Positive Youth Development (PYD) emphasizes providing young people with opportunities to build internal assets, like perseverance, optimism, and self-discipline, alongside external supports like mentorship and skill-building. One of the most effective ways to nurture these traits? Goal setting.
Research shows that when youth set specific, challenging, but attainable, goals, they develop a greater sense of agency and motivation. According to Zimmerman (2000), goal setting supports self-regulated learning, allowing youth to track their progress, reflect on performance, and adjust their strategies. In essence, goal setting turns experience into growth.
Our Golwe module harnesses this dynamic. Through structured training, mock competitions, and community-based events, participants set personal goals, like improving their board control, paddling skills, or demonstrating positive sportsmanship. These goals aren’t just about athletic skill. They’re about ownership.
When a 12-year-old sets a goal to race against peers and challenge their abilities- and achieves it- they walk away not only with skill, but with evidence of their own capacity. These moments are deeply affirming, especially for youth from communities where success often feels distant or out of reach.
Crucially, the Golwe module balances ambition with values. We place more emphasis on personal bests and sportsmanship as we do on performance. Whether a participant finishes first or last, they are taught to evaluate success through effort, integrity, and community representation. This reframing is intentional, it reduces harmful performance pressure and reinforces the PYD principle that youth thrive when their character is nurtured alongside their competence.
We also emphasize representing one’s community with pride. For many of our participants, competition is their first taste of being seen in a public, positive light. Wearing a rash vest with the Project Sunwave logo, hearing their name announced at a regional event, or standing up for a teammate after a fall, these are powerful identity-shaping experiences. They foster belonging and purpose, two of the strongest predictors of long-term youth engagement (Eccles & Gootman, 2002).
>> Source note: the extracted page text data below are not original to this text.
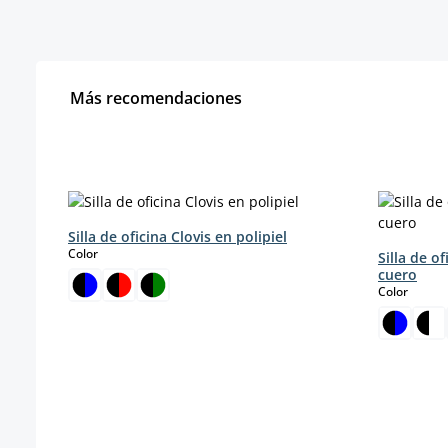
Más recomendaciones
Omitir la galería de productos
Silla de oficina Clovis en polipiel
select
Color
Silla de o
cuero
select
Color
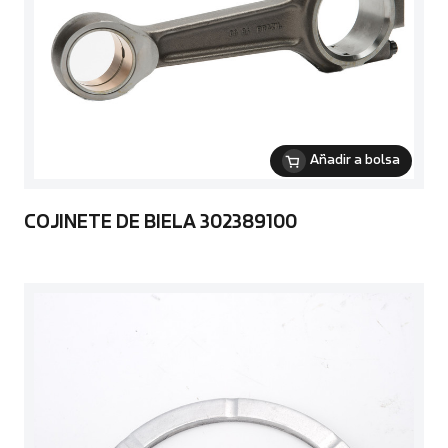
Añadir a bolsa
COJINETE DE BIELA 302389100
And here’s what’s even more exciting: competition becomes a catalyst for setting other life goals. A child who sets a target in the water is more likely to set one in the classroom. A teen who trains every week to shave seconds off their paddle time starts thinking about how they can apply discipline in other areas- whether it's finishing school, staying healthy, or giving back to their community.
Through Golwe, we’re not creating athletes for sport’s sake. We’re creating goal-setters, young people with vision, drive, and the ability to bounce back from setbacks. That’s a skillset that will serve them far beyond the shoreline.
Because when our youth paddle into competition, they’re chasing purpose. And we couldn’t be prouder to be in their corner.